[THE RECORDS]

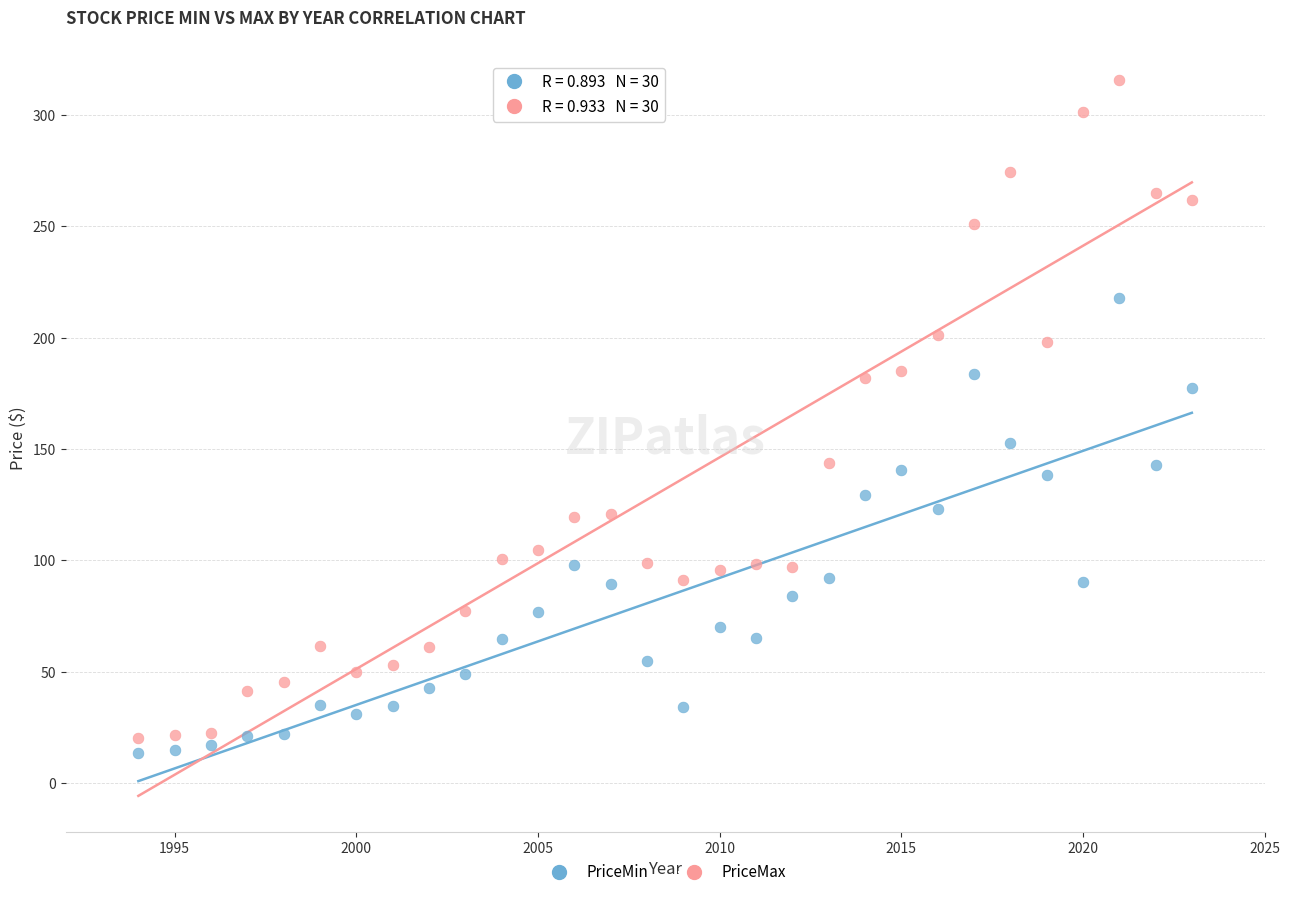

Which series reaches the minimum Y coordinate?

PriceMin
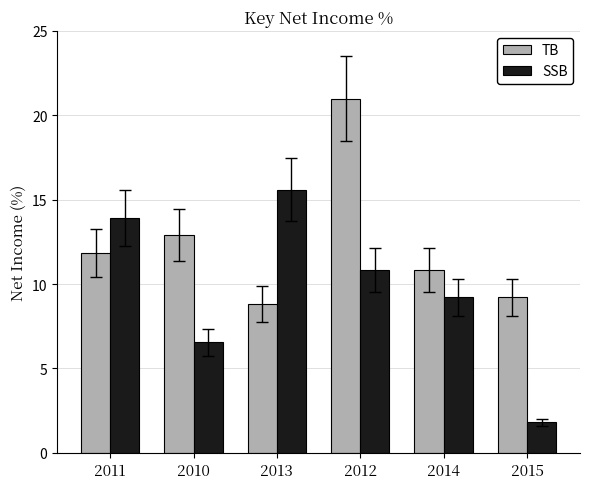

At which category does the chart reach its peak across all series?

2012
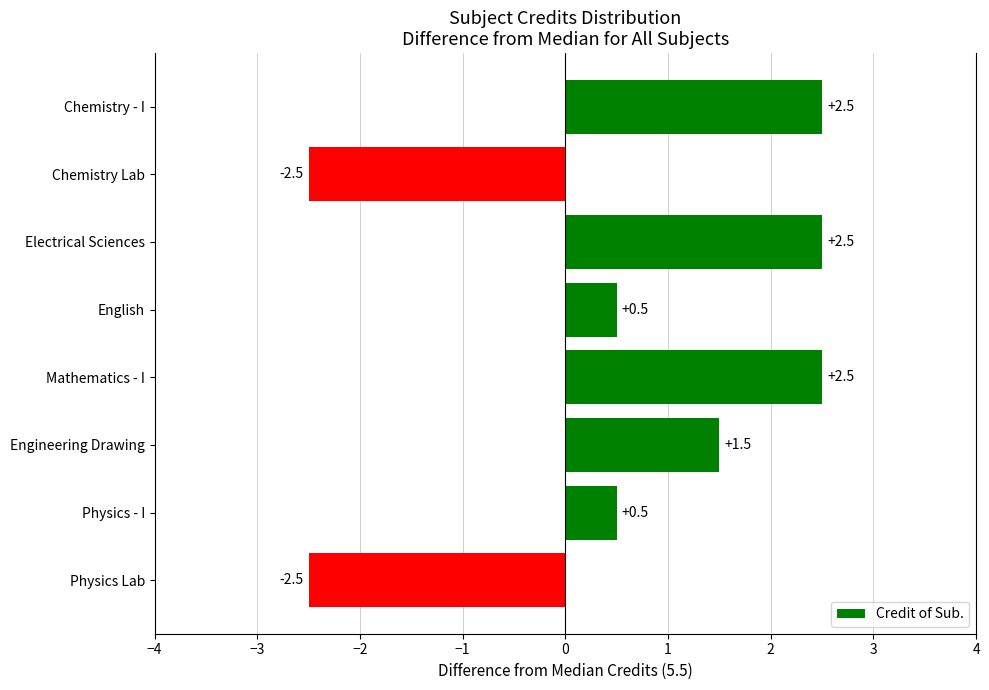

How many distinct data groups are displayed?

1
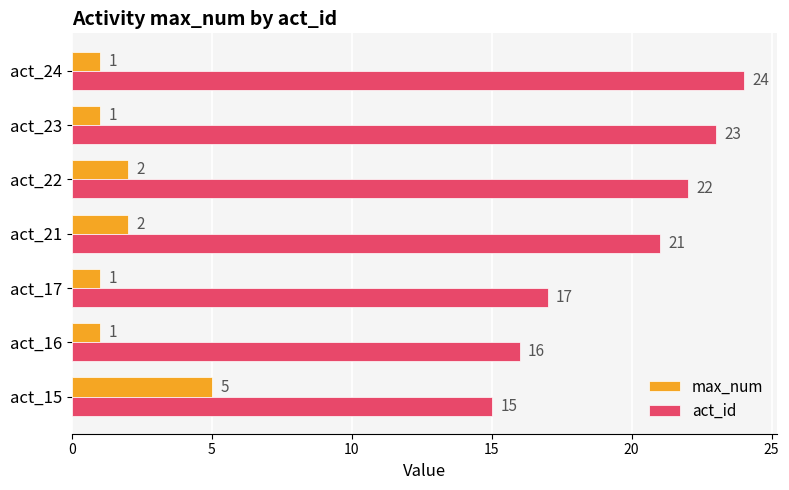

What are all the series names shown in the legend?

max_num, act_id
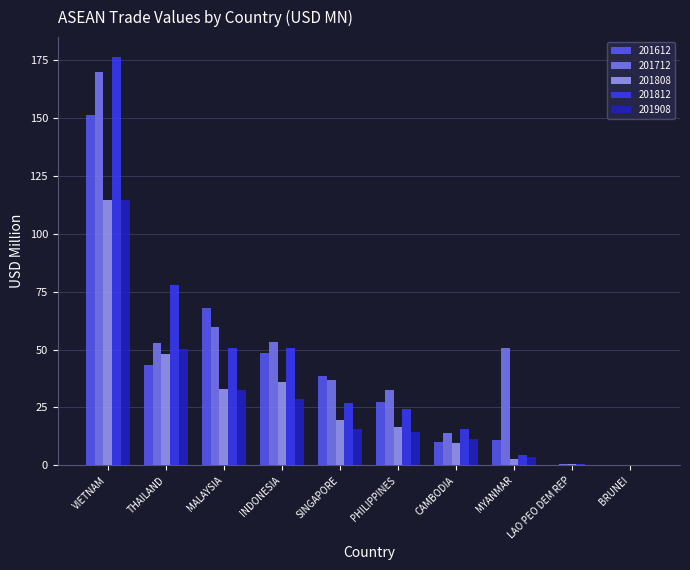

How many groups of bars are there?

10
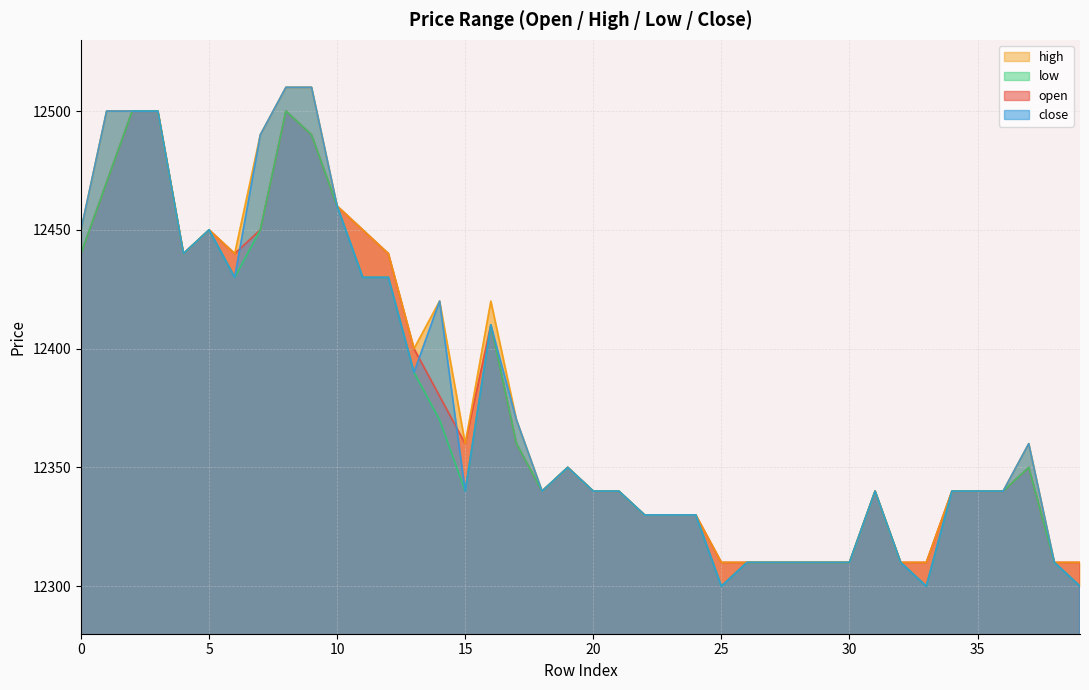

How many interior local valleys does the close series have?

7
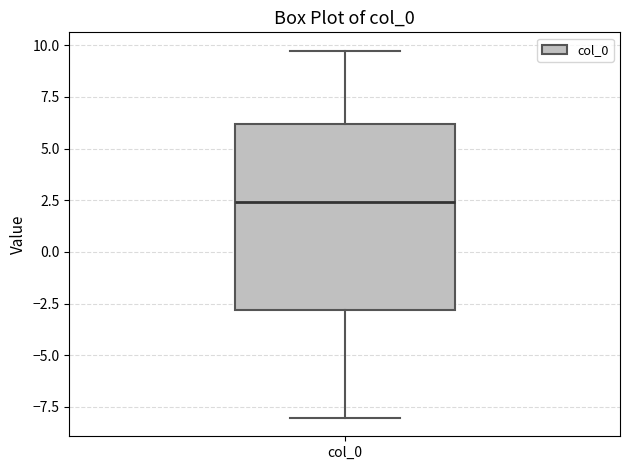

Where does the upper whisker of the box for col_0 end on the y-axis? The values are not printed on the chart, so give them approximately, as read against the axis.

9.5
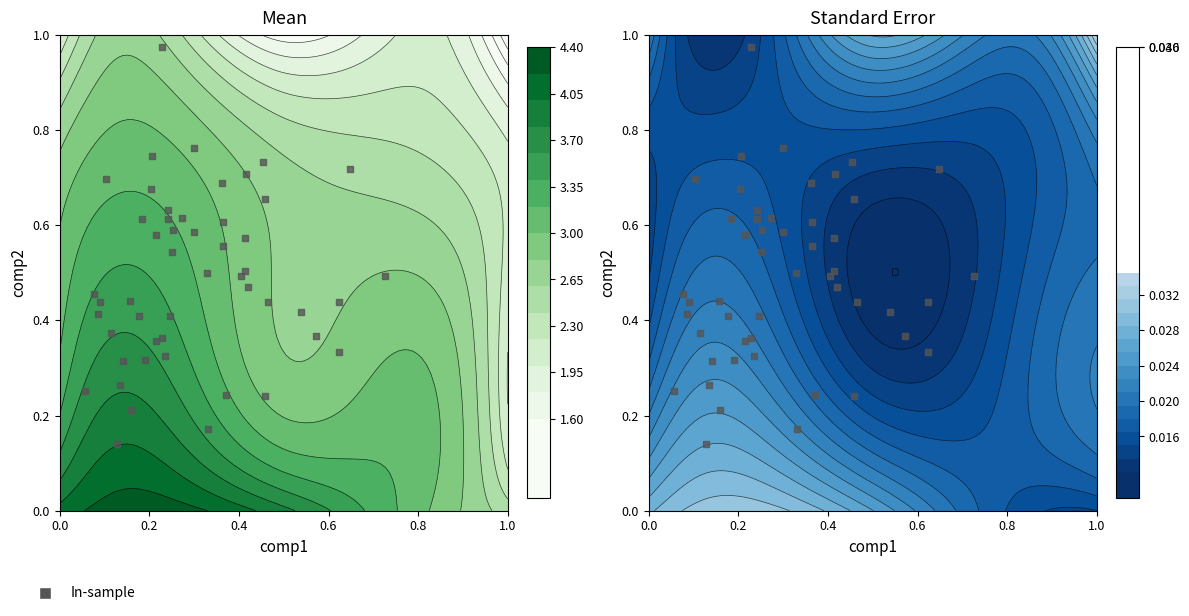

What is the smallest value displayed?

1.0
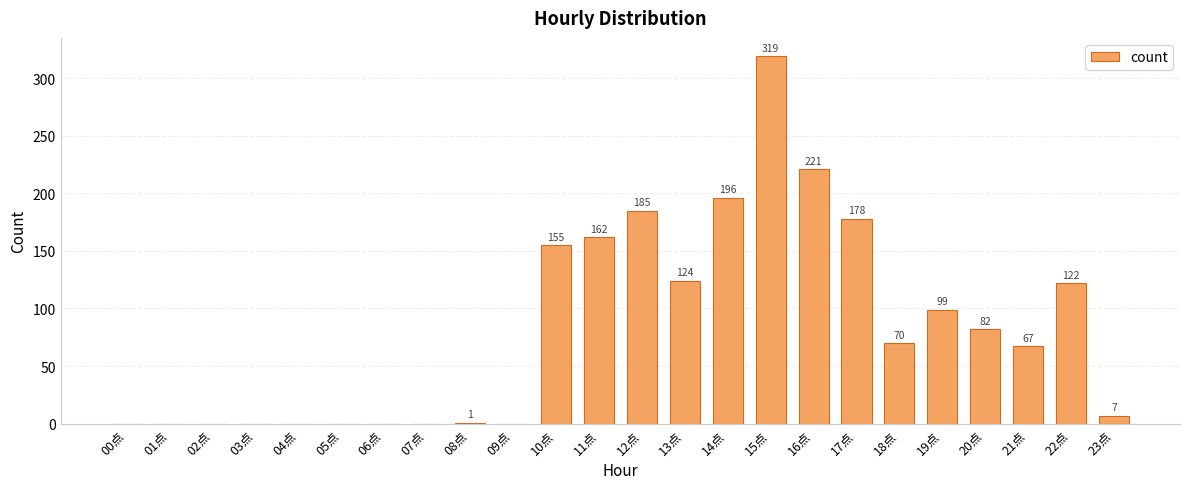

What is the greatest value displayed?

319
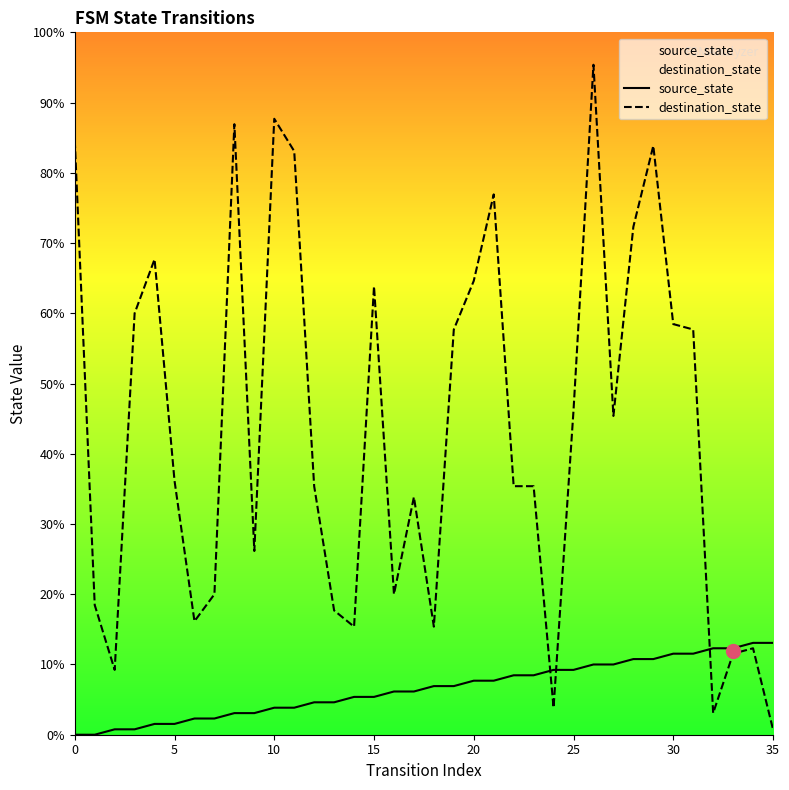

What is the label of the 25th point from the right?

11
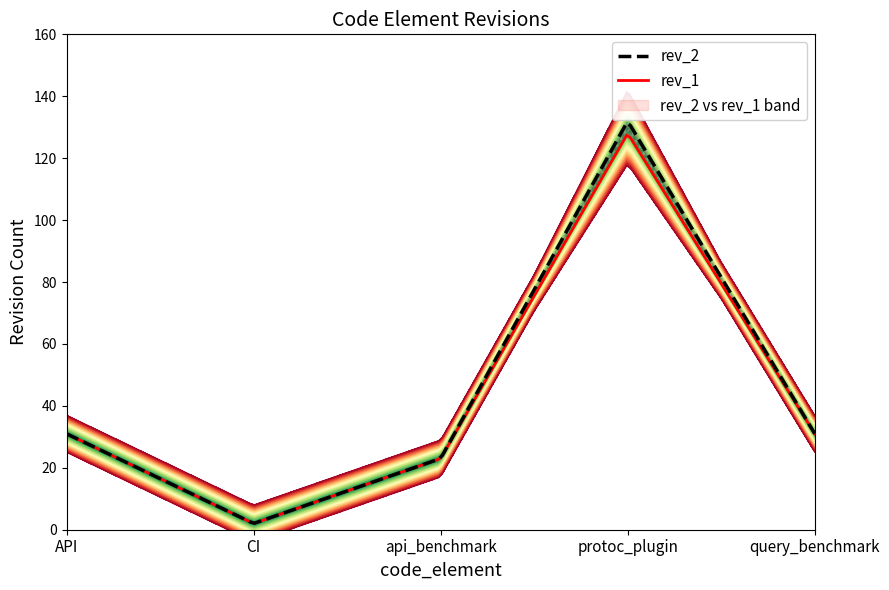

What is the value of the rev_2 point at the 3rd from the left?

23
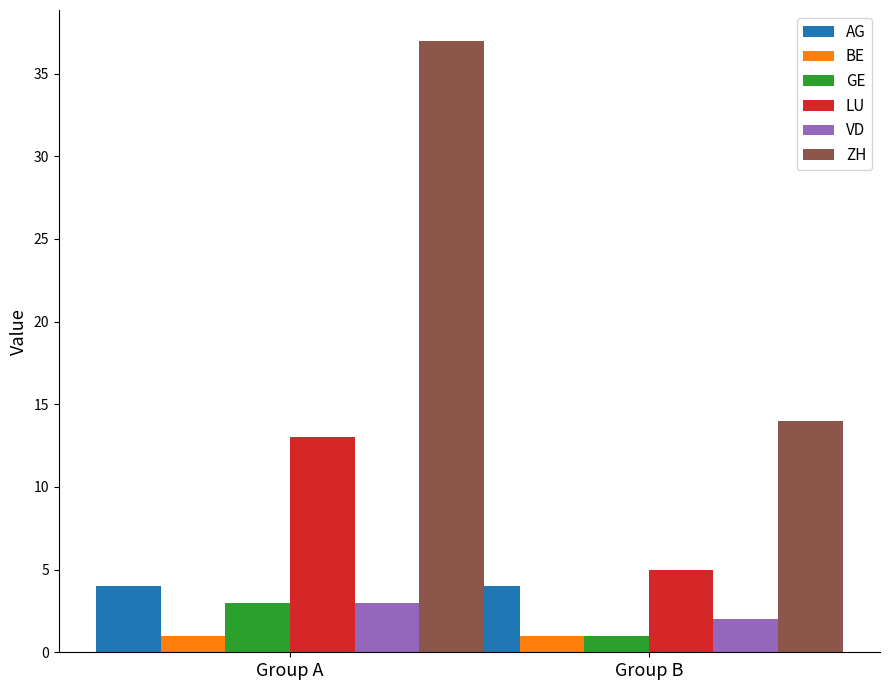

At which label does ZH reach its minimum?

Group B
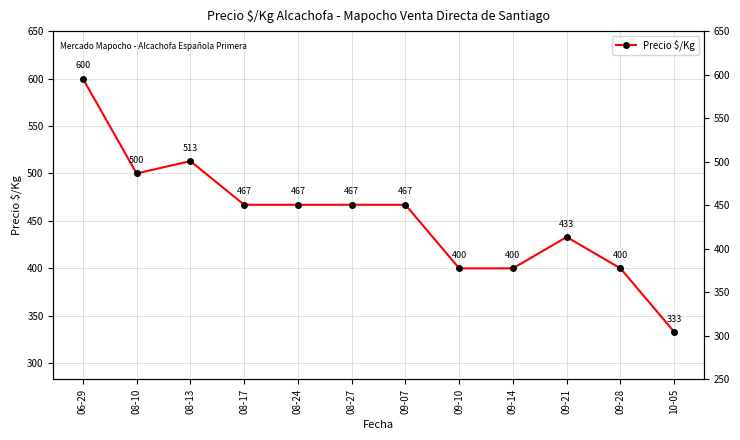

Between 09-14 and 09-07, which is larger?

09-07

[/THE RECORDS]

WHAT THE TASK REQUIRES ::
Duplicate the stretch of the records from the line containing "At which label does ZH reach its minimum?" through the end of the records, including both ends. Leave the pictures out of your copy.

TASK ANSWER ::
At which label does ZH reach its minimum?

Group B

Between 09-14 and 09-07, which is larger?

09-07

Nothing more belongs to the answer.